Recostado
en la cama parecía un ángel al cual le habían arrebatado cada una de sus
plumas. Sus cabellos negros caían sobre su frente revueltos y salvajes rozando sus finas y proporcionadas cejas oscuras. Tenía los ojos cerrados, pero
cuando se hallaban abiertos eran dos almendras caobas muy llamativas. Poseía unos
labios carnosos, bien definidos y de una boca no excesivamente grande para un
mentón algo fino. Sus rasgos eran suaves, aunque masculinos. Podía decirse que
su rostro era dulce, pero no así su alma. Era una fiera que debía ser
domesticada en cada encuentro. La rebeldía yacía en él como un virus mortal, el
cual se reproducía y se hacía fuerte.
Su
cuerpo, delgado y escasamente marcado, estaba sobre diversos y mullidos cojines. Se hallaba ligeramente inclinado hacia la rivera de aquel río de brea,
formado por sábanas de seda, que realzaba su piel lechosa sutilmente salpicada
por algunas diminutas pecas. Tenía las piernas sutilmente abiertas, incitando a
quien lo contemplase con aquellos muslos de aspecto suave, pues carecía de
vello alguno. Su sexo yacía dormido y manchado por los pecaminosos juegos en
los que había participado. Sobre su delicado torso había profundas marcas del cinturón
que descansaba en el suelo, justo a los pies de ese nido de lujuria desatada. Marcas
similares, en proporción e intensidad, tenía alrededor de su cuello. Los brazos delgados y de aspecto frágil estaban por encima de su cabeza.
Todo
él era un incensario que rezumaba el perfume típico de una noche de placeres
ocultos, los cuales son los que realmente gobiernan las almas y manejan éste
extraño mundo. Cientos de gotas de sudor aún resbalaban por sus torturadas
caderas, pecho y rostro. Su boca aún temblaba. Deseaba hablar, pero sabía que
su voz carecía de voz y voto.
Frente
a él estaba el culpable mayor, aunque no el único, contemplándolo indiferente. Ya
olía a jabón y colonia masculina. Su rostro no tenía marca alguna de esa
depravada sesión. La camisa de algodón se ajustaba perfectamente a sus anchos
hombros y sus dedos, ágiles y rápidos, cerraban ya los puños de esta. Sólo quedaba
la corbata, el chaleco y la americana para ser el hombre decente que todos
conocían. Fuera de aquella habitación, la número 126, era gran héroe de las
finanzas, un hombre digno y limpio de cualquier mancha. Allí fuera, en el
enjambre cotidiano, era padre orgulloso y amante fiel a una mujer florero. Era despreciable.

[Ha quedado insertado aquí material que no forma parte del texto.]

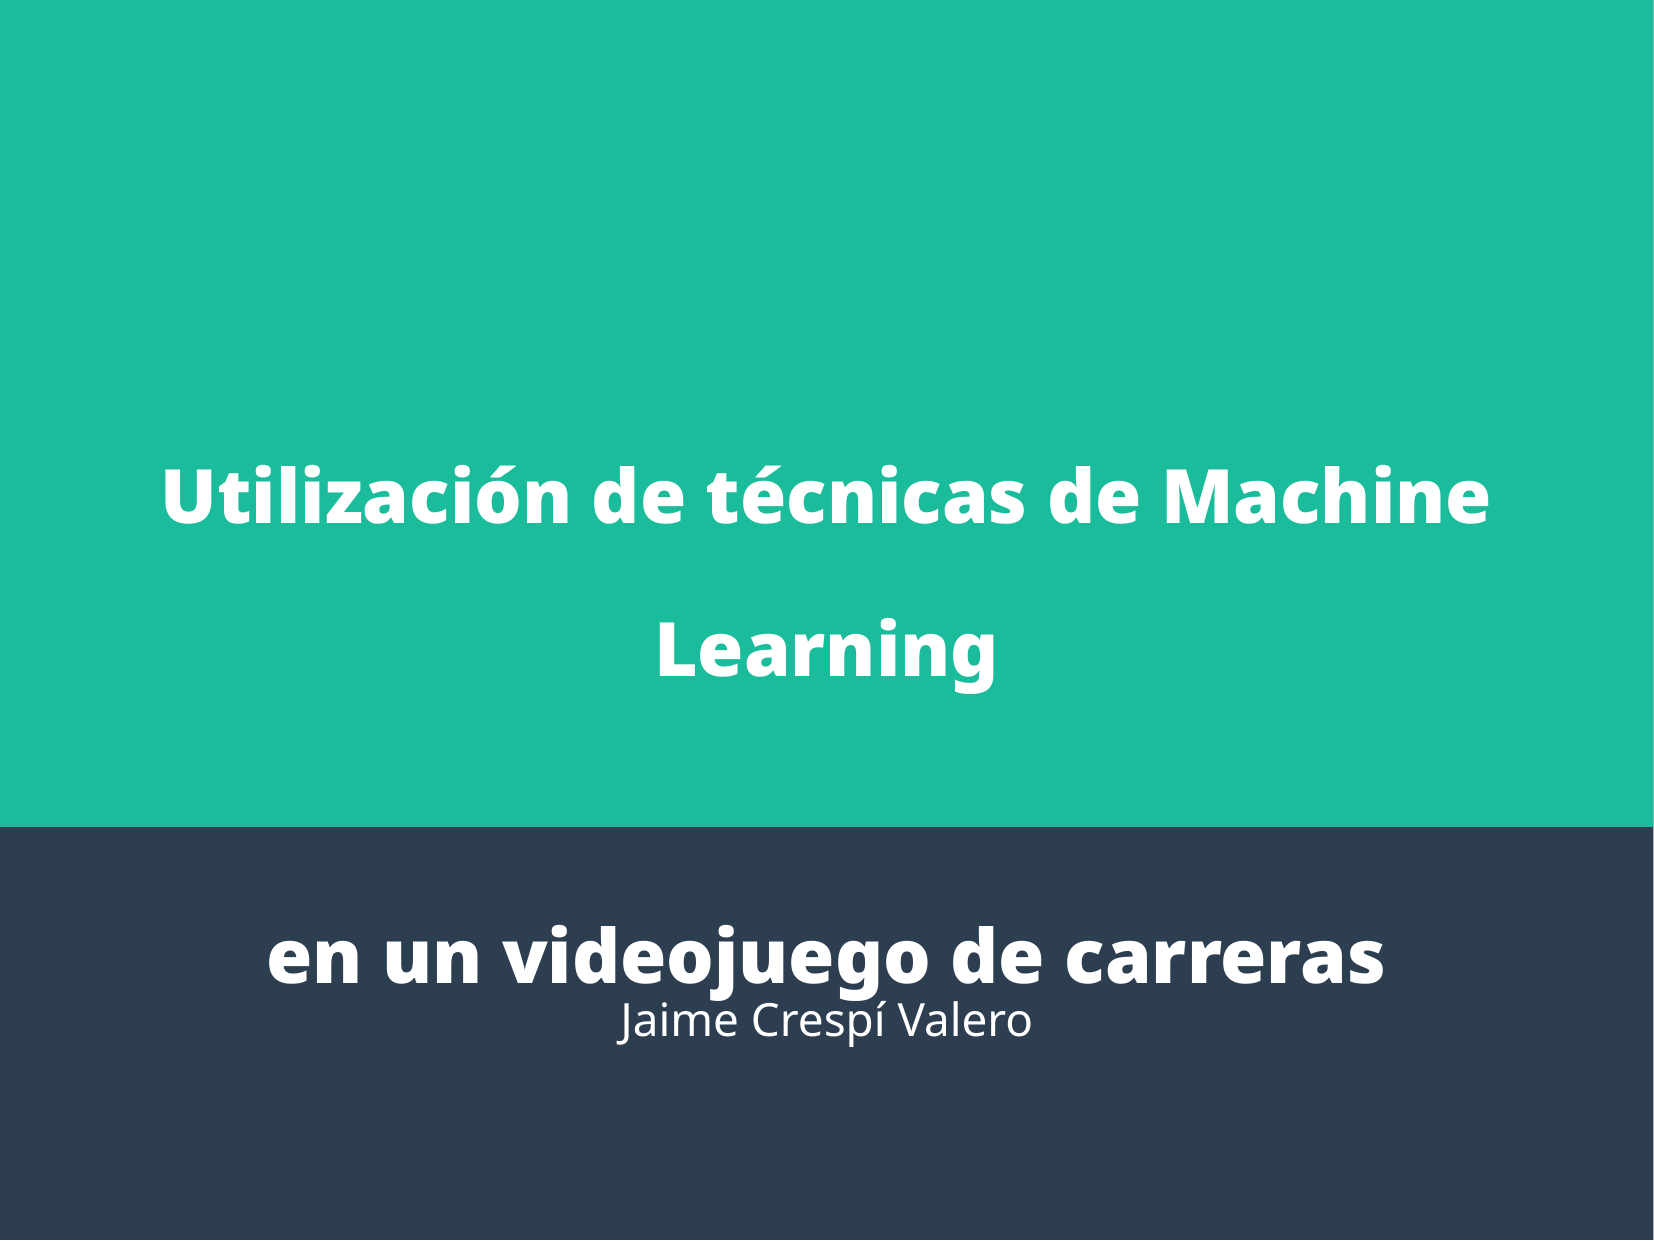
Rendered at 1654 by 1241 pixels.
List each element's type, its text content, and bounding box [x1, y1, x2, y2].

title Utilización de técnicas de Machine Learning en un videojuego de carreras [59, 458, 1595, 856]
subtitle Jaime Crespí Valero [59, 856, 1595, 1182]
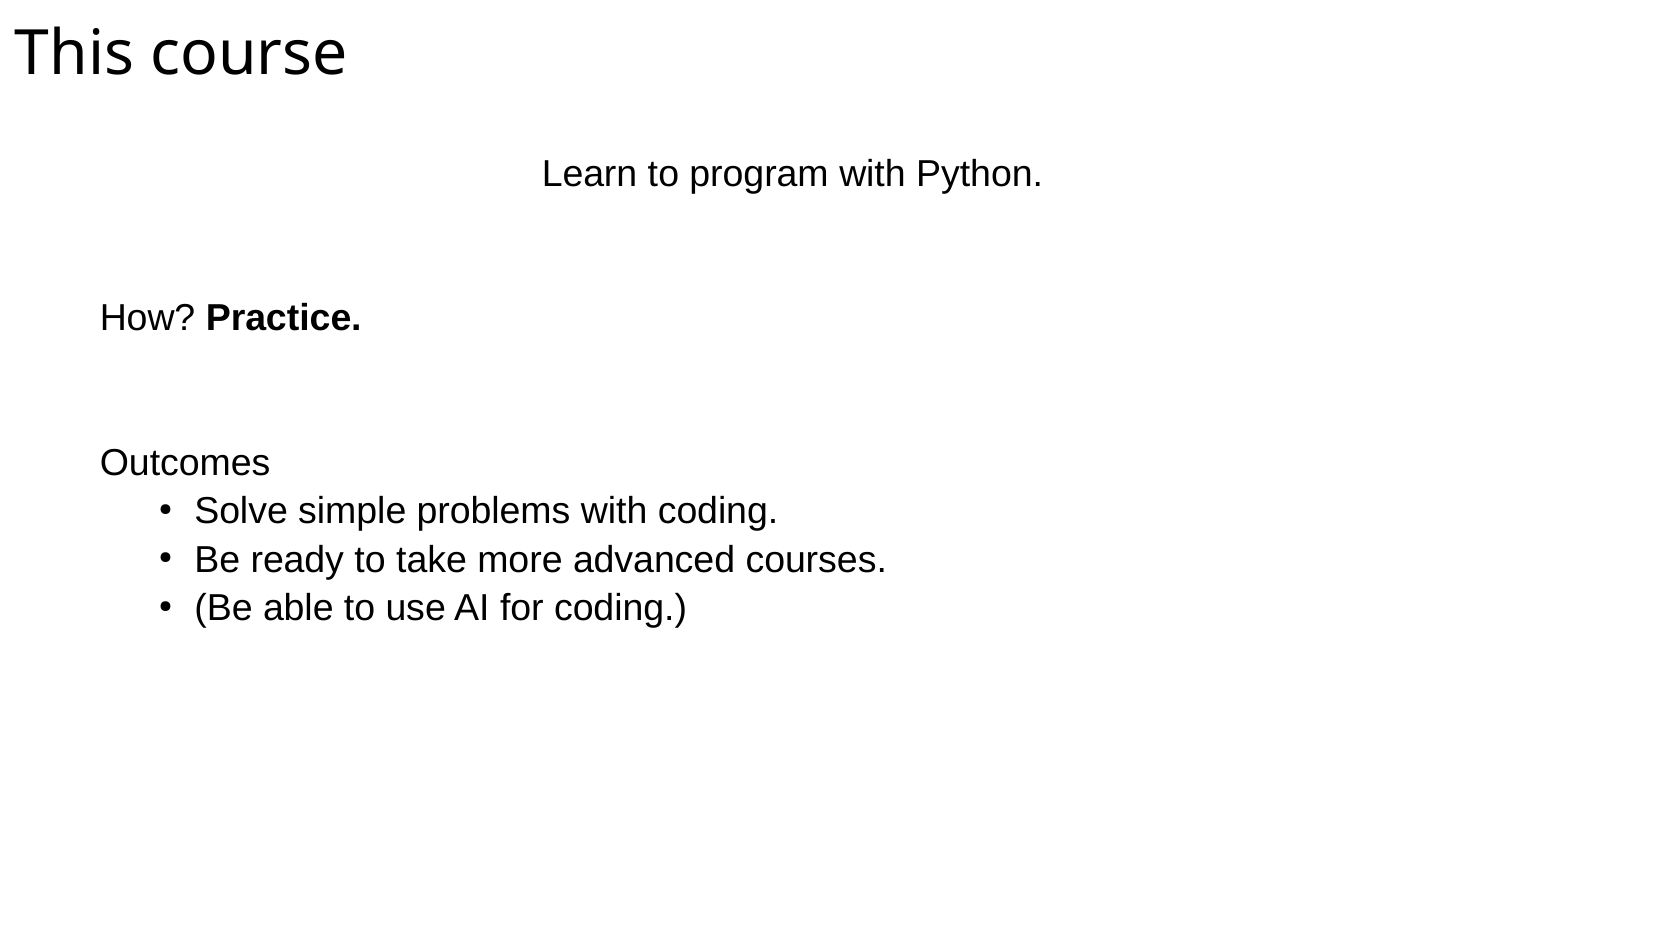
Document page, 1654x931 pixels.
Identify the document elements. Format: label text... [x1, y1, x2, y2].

text_box Learn to program with Python. How? Practice. Outcomes Solve simple problems with coding. Be ready to take more advanced courses. (Be able to use AI for coding.) [85, 138, 1501, 829]
text_box This course [0, 0, 1654, 89]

Al menos para el lastimado ángel que rogaba que se marchara, pero a la vez
soñaba con ser algo más que un plato más en una bacanal.
Hoy
le habían acompañado varios hombres. La lección había sido más terrible. Sintió
sobre él una tormenta de golpes, mordiscos, insultos y brutales vejaciones. Su espalda
baja daba buena cuenta de ello. Había descendido a los infiernos y tocado cada
rincón. A ciegas, sin siquiera saber qué ocurría, fue conducido y arrastrado
por la lascivia. Sus gritos y lloros quedaron ahogados en gemidos y clamores.
Dios mismo lloró la pérdida de aquel ángel, el cual quedó maldito el mismo día
que aceptó ser todo, y a la vez nada, por unos cuantos billetes.